Goldman Sachs raised its forecast for Argentina’s economic growth in 2011 after the economy expanded last year at the fastest pace since 2005.

Goldman Sachs economist Alberto Ramos raised his gross domestic product expansion estimate to 6.8 percent from a previous 5.6 percent, according to an e-mail statement. Still, he expects a “significant slowdown” in the second half of 2011, and maintained his 2012 growth forecast of 3.2 percent.

South America’s second-biggest economy expanded for an eighth consecutive year in 2010, growing 9.2 percent. The country’s recovery from 0.9 percent expansion in 2009 was fueled by commodity prices and by external demand, mainly from Brazil, for manufactured and industrial goods, Ramos said.

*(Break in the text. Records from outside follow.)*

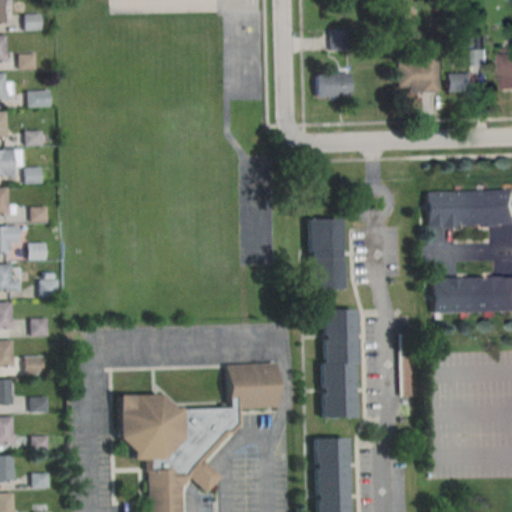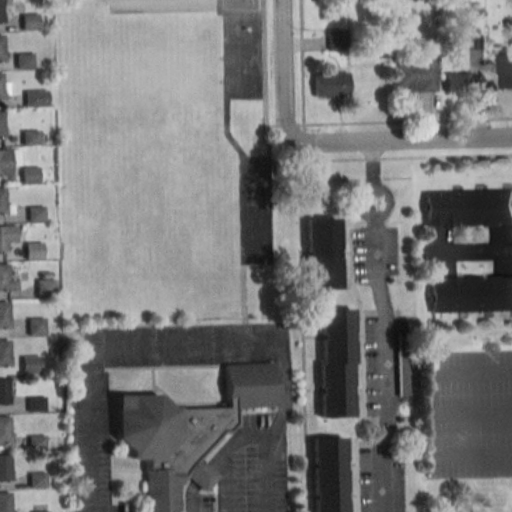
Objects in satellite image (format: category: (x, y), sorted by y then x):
building: (0, 12)
building: (402, 14)
building: (28, 21)
building: (28, 23)
building: (334, 39)
building: (334, 39)
building: (1, 48)
building: (477, 57)
building: (478, 57)
building: (22, 60)
building: (22, 61)
building: (505, 69)
building: (506, 69)
road: (281, 70)
building: (414, 73)
building: (415, 74)
building: (457, 83)
building: (458, 83)
building: (329, 84)
building: (330, 84)
building: (0, 86)
building: (34, 98)
building: (34, 98)
road: (345, 123)
building: (0, 126)
building: (29, 137)
road: (401, 140)
road: (317, 160)
building: (7, 161)
building: (27, 175)
building: (28, 175)
building: (3, 204)
building: (466, 207)
building: (467, 207)
building: (34, 213)
building: (35, 213)
building: (5, 237)
road: (473, 249)
building: (31, 250)
building: (32, 250)
building: (320, 253)
building: (320, 253)
building: (43, 276)
building: (5, 279)
building: (43, 284)
building: (43, 286)
building: (468, 293)
building: (468, 293)
building: (3, 315)
building: (34, 326)
building: (34, 327)
road: (191, 341)
road: (383, 350)
building: (4, 354)
building: (26, 363)
building: (333, 363)
building: (333, 363)
building: (403, 364)
building: (401, 365)
building: (28, 367)
building: (3, 392)
road: (433, 394)
building: (34, 403)
building: (34, 404)
parking lot: (180, 410)
building: (3, 430)
building: (184, 431)
building: (184, 433)
building: (35, 442)
building: (34, 443)
road: (454, 451)
building: (4, 468)
building: (325, 474)
building: (326, 474)
building: (36, 479)
building: (35, 480)
building: (4, 502)
building: (37, 511)
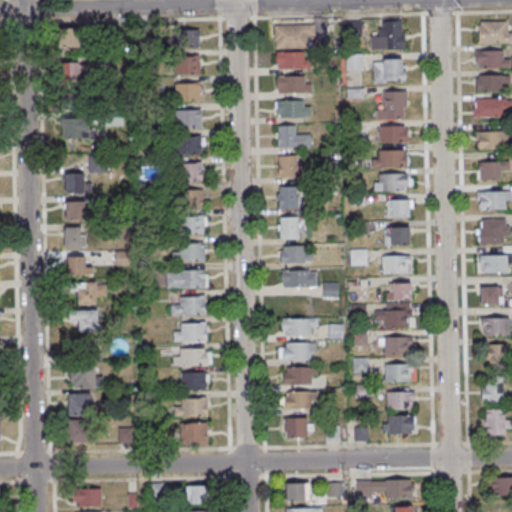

Ramos forecast that prices will rise by more than 25 percent this year. Even so, the government is unlikely to take steps to rein in inflation, he said.

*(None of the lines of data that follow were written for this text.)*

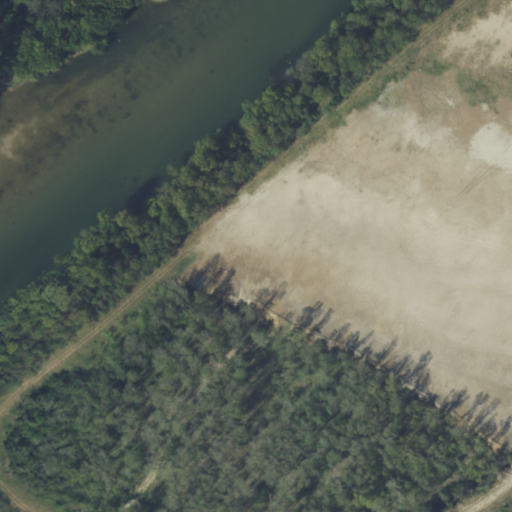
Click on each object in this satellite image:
park: (12, 17)
river: (150, 120)
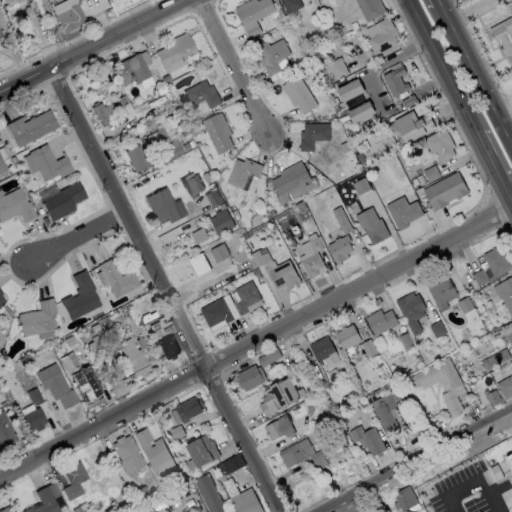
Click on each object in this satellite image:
road: (439, 1)
building: (8, 2)
building: (11, 2)
building: (293, 4)
building: (291, 5)
building: (368, 8)
building: (369, 8)
road: (469, 10)
building: (66, 14)
building: (67, 14)
building: (253, 14)
building: (253, 14)
building: (504, 32)
building: (381, 35)
building: (505, 35)
building: (383, 36)
road: (93, 45)
road: (12, 50)
building: (174, 52)
building: (272, 55)
building: (274, 56)
road: (380, 64)
road: (442, 66)
building: (336, 68)
building: (131, 69)
building: (132, 69)
road: (236, 71)
road: (476, 72)
building: (395, 81)
building: (395, 81)
building: (349, 90)
building: (350, 90)
building: (201, 93)
building: (298, 93)
building: (200, 94)
building: (298, 94)
building: (360, 111)
building: (101, 112)
building: (360, 112)
building: (103, 114)
building: (412, 126)
building: (413, 126)
building: (29, 127)
building: (217, 132)
building: (218, 132)
building: (313, 134)
building: (312, 135)
building: (440, 145)
building: (440, 145)
building: (136, 157)
building: (135, 158)
building: (48, 162)
building: (45, 163)
building: (1, 166)
building: (1, 167)
road: (494, 169)
building: (242, 172)
building: (242, 172)
building: (291, 181)
building: (292, 182)
building: (191, 185)
building: (360, 185)
building: (445, 190)
building: (445, 191)
building: (61, 200)
building: (61, 200)
building: (14, 205)
building: (15, 205)
building: (162, 206)
building: (163, 206)
building: (403, 212)
building: (403, 212)
building: (341, 220)
building: (221, 221)
building: (221, 221)
building: (371, 225)
building: (371, 225)
building: (198, 235)
road: (79, 236)
building: (339, 248)
building: (340, 248)
building: (219, 252)
building: (312, 256)
building: (496, 261)
building: (497, 261)
building: (199, 263)
building: (312, 265)
building: (276, 269)
building: (283, 275)
building: (479, 277)
building: (115, 278)
building: (116, 279)
road: (163, 289)
building: (441, 293)
building: (441, 293)
building: (505, 293)
building: (505, 294)
building: (246, 296)
building: (79, 297)
building: (79, 297)
building: (246, 297)
building: (2, 298)
building: (1, 300)
building: (464, 304)
building: (219, 311)
building: (410, 311)
building: (411, 311)
building: (215, 312)
building: (36, 319)
building: (38, 320)
building: (379, 321)
building: (380, 321)
building: (510, 324)
building: (154, 326)
building: (507, 330)
building: (347, 338)
building: (347, 338)
road: (256, 344)
building: (167, 347)
building: (321, 348)
building: (323, 349)
building: (501, 354)
building: (135, 356)
building: (133, 357)
building: (268, 357)
building: (433, 376)
building: (249, 377)
building: (249, 377)
building: (440, 382)
building: (54, 384)
building: (86, 384)
building: (54, 385)
building: (84, 385)
building: (505, 385)
building: (505, 386)
building: (279, 395)
building: (33, 396)
building: (280, 396)
building: (492, 397)
building: (451, 403)
building: (388, 407)
building: (188, 408)
building: (188, 408)
building: (389, 410)
building: (32, 417)
building: (33, 419)
building: (278, 428)
building: (279, 428)
building: (5, 431)
building: (5, 432)
building: (368, 439)
building: (367, 440)
building: (201, 450)
building: (202, 450)
building: (153, 451)
building: (152, 452)
building: (299, 453)
building: (126, 454)
building: (126, 454)
building: (301, 454)
building: (509, 459)
building: (509, 460)
road: (416, 461)
building: (72, 479)
building: (73, 480)
road: (472, 485)
building: (208, 493)
building: (210, 493)
building: (403, 498)
building: (46, 499)
building: (405, 499)
building: (44, 500)
building: (243, 500)
building: (245, 502)
building: (3, 509)
building: (3, 510)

“The paramount policy objective appears to be to maximize growth ahead of the elections, even if such a strategy proves unsustainable and thereby self-defeating over the medium term,” said New York-based Ramos in the statement.

The government will allow the peso to depreciate gradually until the October presidential elections as it tries to prevent a further escalation of inflationary pressures, said Ramos, who estimated the peso will lose 8 percent to 10 percent of its value over the whole of 2011.

The resulting appreciation of the real exchange rate means that “beyond entrenched high inflation, the erosion of external competitiveness is another thorny issue the next administration will have to face, which, if not handled properly could end up generating a crash, rather than a soft-landing of the economy in 2012,” said Ramos.

The peso, which last year fell 4.5 percent, the most among Latin America’s major currencies, was little changed as of 4:22 p.m. New York time at 4.0366 per dollar.